Closed jeff-zucker closed 3 years ago
Did the solution of saving the page uri in local storage then setting retrieving it after the refresh token redirect work?
I can only do that if I catch the page redirect, write the cookie, logout, and then create a link from the cookie. But in this example it's not a matter of saving anything. The link is hard coded.

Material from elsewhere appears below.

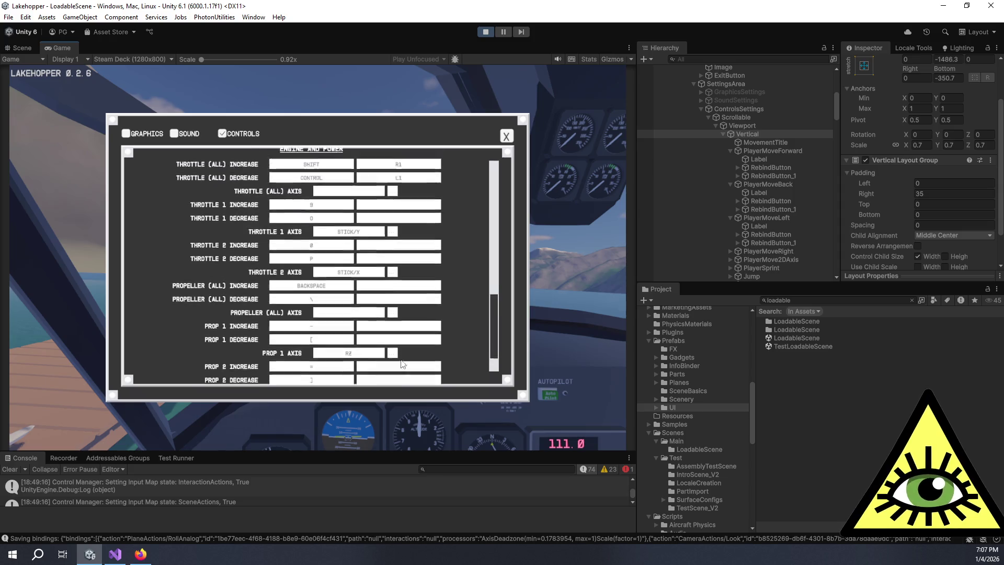
pyautogui.scroll(5, 393, 366)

It is impossible to move off of pageA to pageB without redirecting back to pageA if both pages have currentUser() no matter where the link comes from.
At the moment, this issue only impacts browse.html in two not so-common cases - a) user mounts browse.html on their own pod and then tries to use it to examine their own pod - it works everywhere else but not on the pod it is mounted on which jumps out of browse.html, b) user is logged in and has a second window/tab at another browse instance - the second will redirect to the first.
It is impossible to move off of pageA to pageB without redirecting back to pageA
At least based on my understanding, if you save the URL on pageB right before currentUser() is called, you'll be able to restore it after it gets redirected to pageA.
Could be same as https://github.com/inrupt/solid-client-authn-js/issues/1473 ?
@scenaristeur, it certainly looks like the same behavior.
@jaxoncreed - No, storing cookies does not solve this particular behavior. Do you agree with @scenaristeur that this is an inrupt/solid-client-authn-js bug? If so, I'd be inclined to close this here until that is fixed there.
The issue of two webapps in the same browser is covered here : https://github.com/inrupt/solid-client-authn-js/issues/1647. It is definitely an inrupt-client-authn issue, not a SolidOS issue. Apparently it is not currently expected to work. :-( That explains why I couldn't get it to work :-).
Server-root index.html
Problem 1 : you can't know a user's webid before login so you can't hard-code a redirect link to their pod
Solution 1 : start mashlib on the server-root page, then when they get redirected after login, read the webid and redirect to the webid
Problem 2 : using that solution loses login because cookies are from the server root origin not the pod origin
Solution 2 : login at server-root; get redireced back to serverroot; write a cookie of the webid; logout; get redirected back after logout, read the cookie, erase the cookie, print a link to the webid document so the user can click the link, go to their webid document, and login there. See https://solidcommunity.net/index.html for the working code.
pod-root index.html
Problem : Inrupt's solid-client-authn can only store one redirect URL for a given origin so that once a user has logged in with a given redirect URL, any pages on that origin will be redirected back to that URL. In this case, all links would keep reloading the index.html page.
Work-Around : It is a known issue with inrupt/solid-client-authn and can't be fixed until that is. So best option is to simply rename index.html in all user's pods so that they are no longer active but their data isn't lost.
multiple web apps simultaneously
Problem : If you start browse.html or any webapp (e.g. solid-panes/dev) on domainA in one tab and then open it or any other app on domainA in a second tab, the second tab page will redirect to the same page as the first tab.
No solution until Inrupt's client changes. This is the caused by the same redirect behavior mention above for the pod-root index.html.
running browse.html from a pod
Problem : if a user installs browse.html as a page on their NSS pod, it will mostly work as expected except that if they try to use it to examine their own pod, browse.html will close and NSS's databrowser.html will be opened.
Solution : Just be aware this can happen, so don't be surprised if testing in your own pod has slightly different results.
[Edit] See summary of this issue below.
If we login on pageA on domainA, get redirected back to pageA, click on an HTML link that points to pageB on the same domain, if pageB calls UI.authn.checkUser(), pageB will load and then redirect to wherever pageA redirected to.
Test it for yourself. The link is a plain HTML anchor to a page that contains nothing but a call to UI.authn.checkUser() and some text.